• _To-do item 1_: In the cigar forum thread, what price does drac say the Opus X Football fetches at charity auction?
• _To-do item 2_: Pick up the cigar forum thread after its last post and write what comes next.

• _Document extract_:
○ ○ ○ ○ ○

# Smoking an Opus X Football with Greg Mottola from Cigar Aficionado



## drac (Feb 3, 2004)

Smoking an Opus X Football with Greg Mottola from Cigar Aficionado Magazine at my shop Anniversary party.


----------



## cigarman-cl (Apr 16, 2007)

nice smoke and i like the tats


----------



## kass (May 16, 2007)

Wow, that looks like a hell of a smoke!
Just curious how much they go for?


----------



## boomshay (Apr 30, 2007)

let us know how it was! it looks awesome, any more pics?


----------



## drac (Feb 3, 2004)

Honestly the cigar was not very good, nothing like a normally sized Opus, very mealy and mild, it got soft half way through. As for the cost, well they are very, very rare, I think they go at charity auction for around a grand each.

○ ○ ○ ○ ○

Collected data
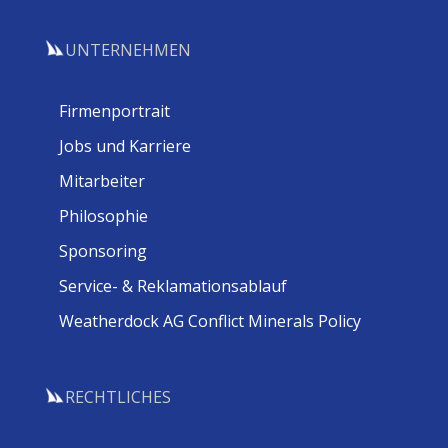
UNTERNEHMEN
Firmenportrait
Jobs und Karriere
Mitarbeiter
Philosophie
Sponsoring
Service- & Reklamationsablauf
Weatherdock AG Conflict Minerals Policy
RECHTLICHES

○ ○ ○ ○ ○

• _Task response 1_: Around a grand each.

• _Task response 2_:
----------



## ilovecl-cl (Apr 30, 2007)

cool lookin' smoke there!!!


----------



## Marlboro Cigars-cl (Feb 19, 2007)

Pass it this way..
haha..

I'll go long..

haha just kidding..
That is one great looking rarity.


----------



## CHRIS7891011 (Apr 1, 2007)

nice! those look awesome


----------



## Ceedee (Jun 2, 2006)

Nice stuff Drac. Thanks for sharing. I had only seen one other of these smoked. Looked like a real nic-bomb.

CD


----------



## The Korean (Feb 23, 2007)

Thats one cool smoke


----------



## Stogie (Feb 13, 2007)

That looks really cool! Looks like it was a memorable time too!


----------



## Labman (May 27, 2007)

Man...that thing puts the Egg to shame! :whoohoo:


----------



## countnikon (May 10, 2007)

I've seen some pics of those floating around the net. Crazy.


----------



## LouZava (May 25, 2007)

"Party like a Rockstar!!"


----------



## Webmeister (Jun 12, 2007)

Good lord - that thing is a monster!


----------



## JSC (Apr 21, 2007)

Thats one HUGE stogie, how long did it take to smoke????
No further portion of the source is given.